### À faire
D'après le compte rendu sur les luttes environnementales, répondez brièvement :
(a) En combien de parties chronologiques l'ouvrage est-il découpé ?
(b) Dans quel pays Chico Mendes a-t-il été assassiné ?
(c) À quels enseignants l'ouvrage est-il jugé fort utile ?

### Extrait à examiner
↓↓↓

L’ouvrage est découpé en quatre parties chronologiques : « Fin du 18ème-19ème. Contester dans le siècle du progrès » ; « 1900-1967. Les luttes environnementales face aux flux et reflux de la modernité » ; « 1967-1979. Le tournant environnemental » ; « 1979-1999. Défendre la planète à l’heure du développement durable ». Il est composé d’une centaine d’entrées, chacune d’entre elles comportant une page de texte clair et dense ainsi que des documents iconographiques de grande qualité. En effet, c’est aussi un « beau livre ». Le lecteur pourra suivre l’ordre chronologique ou picorer en fonction de ses centres d’intérêt et de ses connaissances.
Sont présentés des acteurs, penseurs ou inspirateurs des environnementalistes : Jean-Jacques Rousseau, Thoreau, Ivan Illitch… mais aussi des célébrités : Brigitte Bardot ; ainsi que des militants : Chico Mendes, Petra Kelly, Daniel Cohn-Bendit… Ne sont pas oubliés les courants intellectuels qui ont nié les problèmes environnementaux et ont participé à la fabrication de l’ignorance : Luc Ferry, ceux qui ont signé l’appel de Heidelberg, des physiciens et chimistes américains, mais pas Claude Allègre qui y participa activement un temps. L’émergence d’associations environnementalistes est évoquée de la Société royale contre la maltraitance des animaux aux Amis de la Terre et à Greenpeace. D’autres moins connues le sont aussi, telle la communauté Monte Verità en Suisse. Les débats entre défenseurs de l’environnement et défenseurs de l’industrie ne sont pas oubliés ni ceux qui partagent les précurseurs de l’écologie, tel celui entre John Muir et Gifford Pinchot. De grands combats sont, bien sûr, analysés : contre les pluies acides (dès le 19ème siècle), contre le smog londonien, contre les pollutions minières (Japon, Espagne) ; en défense d’espaces naturels : lac Baïkal, parc de la Vanoise ou Danube ; mais aussi en défense des animaux… Les auteurs portent aussi attention aux acteurs de ces luttes : esthètes d’origine bourgeoise pour la forêt de Fontainebleau, mineurs à Riotinto, pêcheurs à Minamata, paysans sur le causse du Larzac… Les moyens d’action évoluent depuis le 19ème siècle mais la presse joue un rôle important et recourt fréquemment à des caricatures dans le Pêle-mêle, La gueule ouverte… Quant à l’action au Parlement européen, elle suppose patience et art du compromis. Le livre ne fait pas l’impasse sur les difficultés du mouvement écologiste à dialoguer avec les chasseurs ou les éleveurs en Europe. De plus, cet ouvrage permet de comprendre que les luttes pour l’environnement ne sont pas un luxe de « bobos » des pays riches comme voudraient le faire croire une certaine presse en France. Des paysans indiens refusent l’emploi des OGM dans l’agriculture, des victimes dénoncent l’accident de Bhopal, en Inde, Chico Mendes a été assassiné au Brésil pour avoir tenté de lier lutte environnementale en défense de la forêt amazonienne et lutte en défense des petits paysans et des indigènes…
Un ouvrage passionnant et fort utile sur les luttes pour l’environnement pour les enseignants d’HGGSP en lycée. Un livre nécessaire dans tous les CDI de France et de Navarre car clair et très lisible, il peut attirer l’œil du lycéen sensible à ces questions ou servir pour un dossier solide et vivant. Enfin, un beau cadeau pour les fêtes qui porte, en plus, sur un thème aujourd’hui fondamental.

↑↑↑

### Données tirées d'une collection

↓↓↓

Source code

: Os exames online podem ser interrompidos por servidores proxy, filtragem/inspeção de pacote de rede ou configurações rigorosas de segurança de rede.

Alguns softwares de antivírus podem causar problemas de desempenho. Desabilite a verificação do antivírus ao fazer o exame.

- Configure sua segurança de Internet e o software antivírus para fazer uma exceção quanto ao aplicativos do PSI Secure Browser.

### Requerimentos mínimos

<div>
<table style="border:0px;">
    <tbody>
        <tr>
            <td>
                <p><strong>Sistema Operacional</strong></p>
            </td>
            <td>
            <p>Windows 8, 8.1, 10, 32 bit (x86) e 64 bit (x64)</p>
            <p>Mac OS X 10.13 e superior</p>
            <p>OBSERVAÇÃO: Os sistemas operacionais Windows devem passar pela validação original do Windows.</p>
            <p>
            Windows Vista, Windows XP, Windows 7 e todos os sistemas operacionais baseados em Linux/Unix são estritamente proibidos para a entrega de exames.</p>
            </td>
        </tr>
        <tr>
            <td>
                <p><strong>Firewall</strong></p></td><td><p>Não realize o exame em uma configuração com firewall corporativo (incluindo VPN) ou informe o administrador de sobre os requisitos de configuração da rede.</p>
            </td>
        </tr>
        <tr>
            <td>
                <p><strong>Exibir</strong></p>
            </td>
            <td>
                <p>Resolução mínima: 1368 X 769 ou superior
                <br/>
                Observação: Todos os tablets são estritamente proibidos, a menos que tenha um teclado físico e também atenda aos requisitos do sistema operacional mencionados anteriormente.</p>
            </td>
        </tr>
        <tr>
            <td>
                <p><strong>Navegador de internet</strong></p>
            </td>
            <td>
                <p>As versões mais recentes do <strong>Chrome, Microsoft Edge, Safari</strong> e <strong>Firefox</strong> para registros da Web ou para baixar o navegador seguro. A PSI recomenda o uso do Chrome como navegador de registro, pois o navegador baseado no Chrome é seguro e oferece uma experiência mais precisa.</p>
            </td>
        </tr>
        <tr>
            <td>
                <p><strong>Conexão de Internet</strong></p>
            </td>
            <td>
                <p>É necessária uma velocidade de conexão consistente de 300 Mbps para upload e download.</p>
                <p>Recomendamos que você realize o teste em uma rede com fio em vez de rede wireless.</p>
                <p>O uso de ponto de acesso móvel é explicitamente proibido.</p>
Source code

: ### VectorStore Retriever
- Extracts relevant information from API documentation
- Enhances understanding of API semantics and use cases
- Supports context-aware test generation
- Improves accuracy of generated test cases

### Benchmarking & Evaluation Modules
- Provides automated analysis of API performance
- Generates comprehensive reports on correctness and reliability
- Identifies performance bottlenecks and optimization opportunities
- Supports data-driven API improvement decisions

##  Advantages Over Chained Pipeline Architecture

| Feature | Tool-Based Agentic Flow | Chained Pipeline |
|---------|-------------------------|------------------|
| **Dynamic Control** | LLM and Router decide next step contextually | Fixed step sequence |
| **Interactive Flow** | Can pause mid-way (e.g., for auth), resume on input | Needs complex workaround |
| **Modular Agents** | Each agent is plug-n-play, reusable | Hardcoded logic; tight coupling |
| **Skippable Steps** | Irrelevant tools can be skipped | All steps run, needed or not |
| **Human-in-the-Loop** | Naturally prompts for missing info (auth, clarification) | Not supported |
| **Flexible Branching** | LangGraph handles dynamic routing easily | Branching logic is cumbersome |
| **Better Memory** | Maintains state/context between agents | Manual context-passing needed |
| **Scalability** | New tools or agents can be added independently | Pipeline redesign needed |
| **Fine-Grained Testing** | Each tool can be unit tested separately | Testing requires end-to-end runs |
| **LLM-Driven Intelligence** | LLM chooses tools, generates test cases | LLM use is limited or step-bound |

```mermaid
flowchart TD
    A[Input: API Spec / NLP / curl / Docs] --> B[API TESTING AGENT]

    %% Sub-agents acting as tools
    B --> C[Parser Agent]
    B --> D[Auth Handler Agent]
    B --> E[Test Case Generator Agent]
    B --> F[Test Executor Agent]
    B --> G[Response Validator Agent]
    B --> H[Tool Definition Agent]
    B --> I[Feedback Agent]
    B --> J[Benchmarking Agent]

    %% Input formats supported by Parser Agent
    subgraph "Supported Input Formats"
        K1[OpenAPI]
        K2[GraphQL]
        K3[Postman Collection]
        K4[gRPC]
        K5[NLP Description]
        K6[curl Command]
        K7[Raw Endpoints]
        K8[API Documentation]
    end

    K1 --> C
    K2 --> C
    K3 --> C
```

↑↑↑

### Résultat
(a) En quatre parties.
(b) Au Brésil.
(c) Aux enseignants d'HGGSP en lycée.